The chief protagonist among the mill's workers is Esther Price - based on an actual worker at Quarry Bank.

Esther was born in Liverpool in 1820, the daughter of sailmaker, Thomas Price, and his wife Maria. Unable to raise Esther, Thomas placed her in the workhouse.

At the age of 12, Esther was 'liberated' from the workhouse and taken on at Quarry Bank Mill as an apprentice.

The mill used unpaid child labour until 1847.

In November 1835, Esther and another girl assaulted a fellow apprentice in an attack so violent that the mill's owners sent the young women to appear before the magistrates.

Worried about unrest, the mill owners stated that they would reintroduce the punishment of shaving off a girl’s hair, should she misbehave or abscond.

The threats didn't work. Esther and her friend Lucy Garner ran away in August 1836 with Esther disappearing for 10 days.

In spite of this, Esther continued with her apprenticeship.

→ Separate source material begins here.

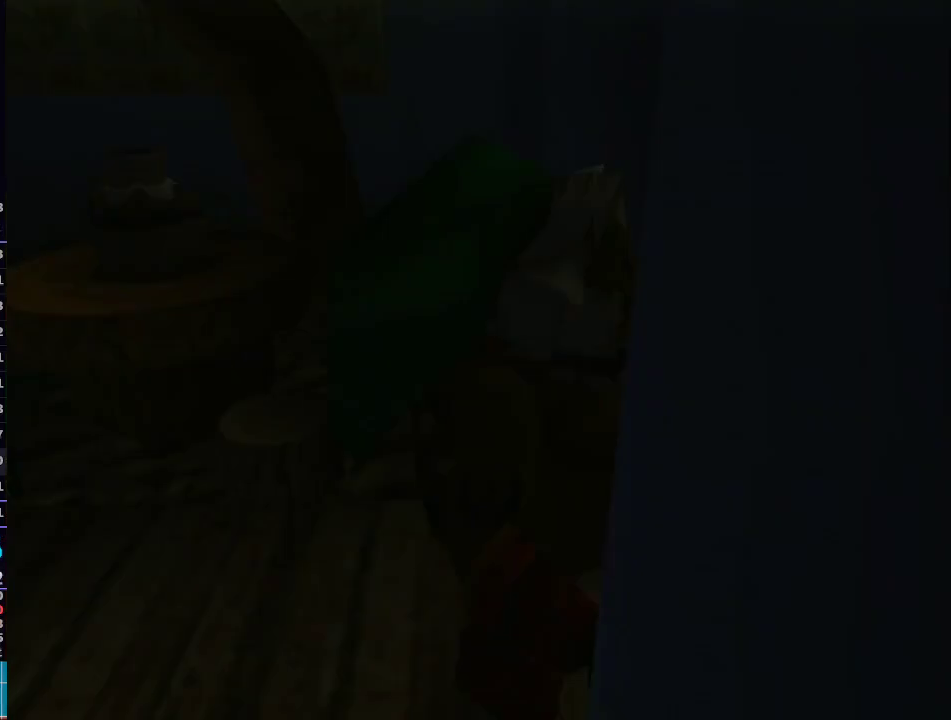
{"buttons": [], "left_stick": "center", "right_stick": "center", "events": []}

In 1839, she gave birth to an illegitimate child, William Price, who died in infancy the next year. Esther gave birth to a second child, Thomas Price, in 1843. She married the father of her children, William Whitaker, in 1851 in Stockport. The couple had two more sons, William (1853) and Abraham (1855).

Esther died in 1861 and was buried at St Bartholomew’s churchyard.

Quarry Bank Mill was founded by Belfast-born Samuel Greg in 1784. By the time Samuel retired in 1832, it was one of the largest cotton-spinning businesses in the country. Following Samuel Greg's death in 1834, the running of the business was taken on by his son, Robert Hyde Greg.

The Greg family were Unitarians and, as well as owning other mills in addition to Quarry Bank, had extensive sugar plantations in Dominica.

Samuel Greg's wife, Hannah (nee Lightbody) was an abolitionist. An educated woman, she is given credit for making sure the children at the mill were educated and that there was medical attention available for the workers.

Quarry Bank Mill today is regarded as one of the most complete and least altered factory colonies of the Industrial Revolution.